O livro de Milanesi é uma boa introdução para àqueles que têm curiosidade
em saber mais sobre esse espaço tão pouco analisado e conhecido, que
iniciou para poucos e caminha para o desafio de atingir a muitos. A obra
não foi pensada e nem planejada para especialistas e estudantes da área de
Biblioteconomia, pois todas as informações contidas nele já são por certo
de conhecimento destes, mas para estudantes de Ensino Fundamental e Médio
que buscam mais informação sobre o assunto, já que há poucas bibliografias
a respeito dele e as informações sobre o assunto são escassas. Deve-se
também salientar a dica de que a busca não deve se restringir somente ao
livro, mas por outras vias também como a internet, revistas e filmes.
As dificuldades da leitura do livro ficam por conta da ênfase na repetição
de assuntos já tratados anteriormente, mas leva-se em consideração que é
uma maneira de fazer relação com o que já foi exposto, visto que o livro é
para pessoas que estão iniciando a empreitada de compreender o tema, então
nada mais sensato do que ter uma certa paciência quando a leitura começar a
se tornar repetitiva, pois é para um público ainda iniciante na pesquisa.
Em alguns momentos da leitura podemos barrar com obviedades, principalmente
quando o autor trata do público que utiliza a biblioteca: as crianças,
adolescentes, universitários e creio que ele poderia ao invés de "falar o
que se sabe" explorar mais as contribuições e vantagens da freqüência desse
público na biblioteca, pois eles tem uma identidade própria e um forte
apelo pela mudança, típico dos mais jovens.
O livro tem como pontos positivos a busca incessante de traçar uma linha
sobre os movimentos que ocorreram com a biblioteca, suas mudanças e
contratempos, isso o torna interessante, pois percebe-se claramente que o
curso da história é que determina como a biblioteca deve ser e funcionar.
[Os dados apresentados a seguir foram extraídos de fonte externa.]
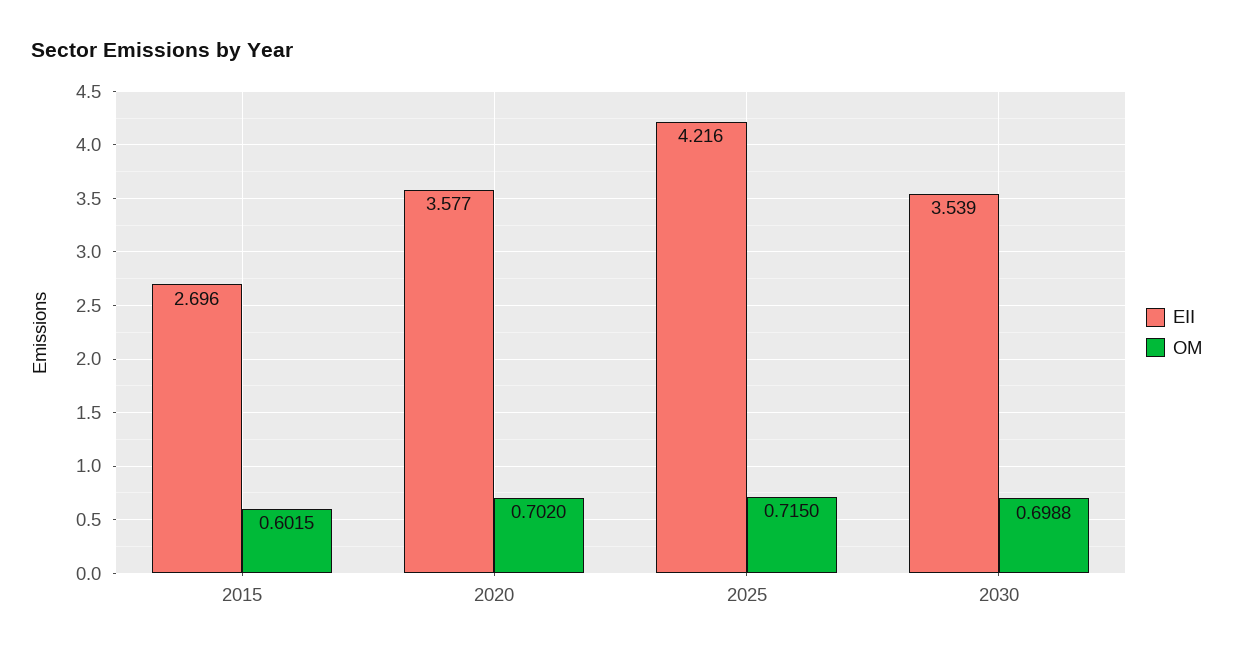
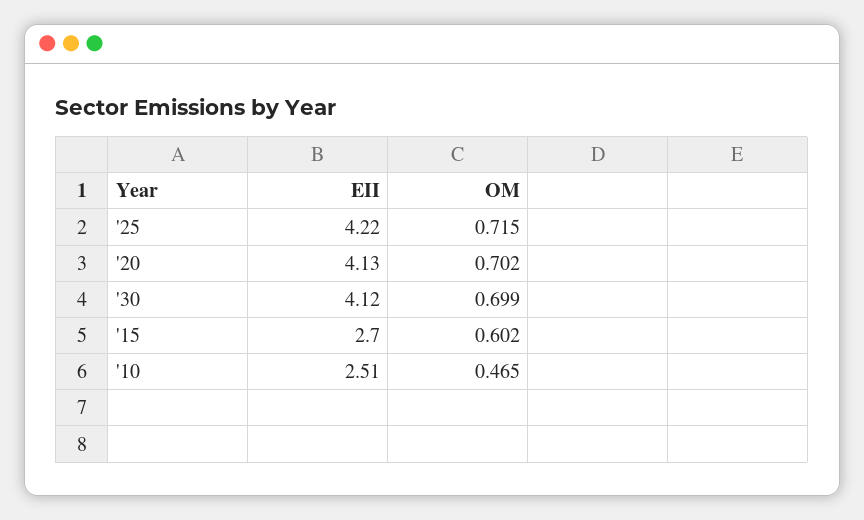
  {
    "EII": {
      "2015": 2.696,
-     "2020": 3.577,
+     "2020": 4.13,
      "2025": 4.216,
-     "2030": 3.539
+     "2030": 4.12,
+     "'10": 2.51
    },
    "OM": {
      "2015": 0.6015,
      "2020": 0.702,
      "2025": 0.715,
-     "2030": 0.6988
+     "2030": 0.6988,
+     "'10": 0.465
    }
  }

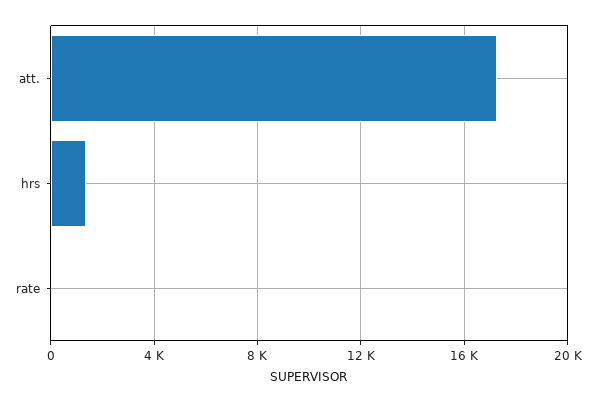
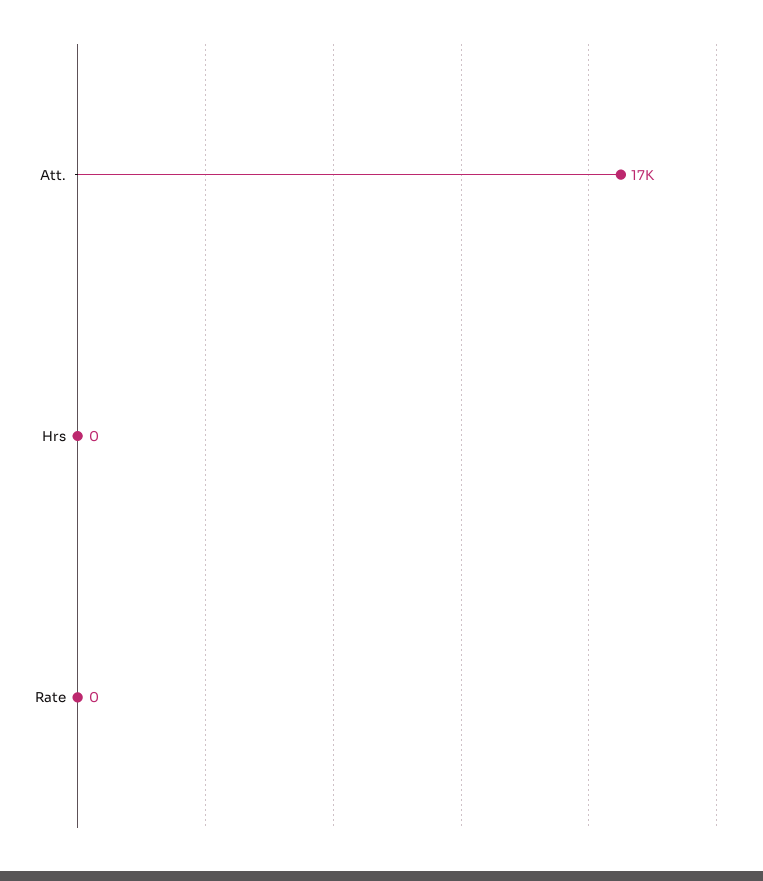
  {
    "att.": 17000,
-   "hrs": 1500,
+   "hrs": 0,
    "rate": 0
  }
Um aspecto que faltou ser ressaltado no livro é a conecção
literatura/leitor, pois durante a história percebemos diversos temas que
tratam do perigo dos livros. Como no livro de Cervantes em que o personagem
Dom Quixote se deixa influenciar pelos livros de cavalaria e foram
considerados "coisa do demônio" pelo cura sendo estes queimados ou a
exemplo de Madame Bovary de Flaubert que apresenta a protagonista Ema como
uma leitora de romances que através deles foge da realidade que por vezes
parece ser tão difícil. Nesses dois casos vemos a leitura de livros como
uma atividade perigosa e que os escritores em suas respectivas épocas
questionaram a seu modo o tal "prazer" da leitura.
O livro Biblioteca estaria mais completo se tivesse utilizado essas
perspectivas literárias, mas talvez não estivesse na proposta do autor
tratar deste contexto, o que é uma pena, pois seria interessantee um bom
incentivo para o iniciante se interessar por livros de literatura. Porém, o
autor trata também de incertezas quando trata do período em que ocorreu a
revolução tecnológica e a expansão e utilização da internet por usuários
caseiros. Nesta fase foram questionados o fim do livro e da biblioteca,
pois o acervo eletrônico da rede de computadores era muito maior do que
havia em uma biblioteca e isso causou um certo abalo na última década do
século XX, mas passado o choque inicial o livro e a biblioteca estão aí e
devem durar por muito tempo e o que conforta é que eles se transformaram e
mudaram tornando-se mais reais e tentando se adequar ao seu tempo e a sua
realidade, principalmente a biblioteca. A biblioteca avança para uma
transformação contínua, essa contribuição foi dada pela tão temida internet
e isso denota que a afirmação inicial de Milanesi de que a biblioteca não
acabou é mesmo uma verdade, ainda que em constante mudança.
Bibliografia
Milanesi, Luís. Biblioteca. Cotia: Ateliê Editorial, 2002.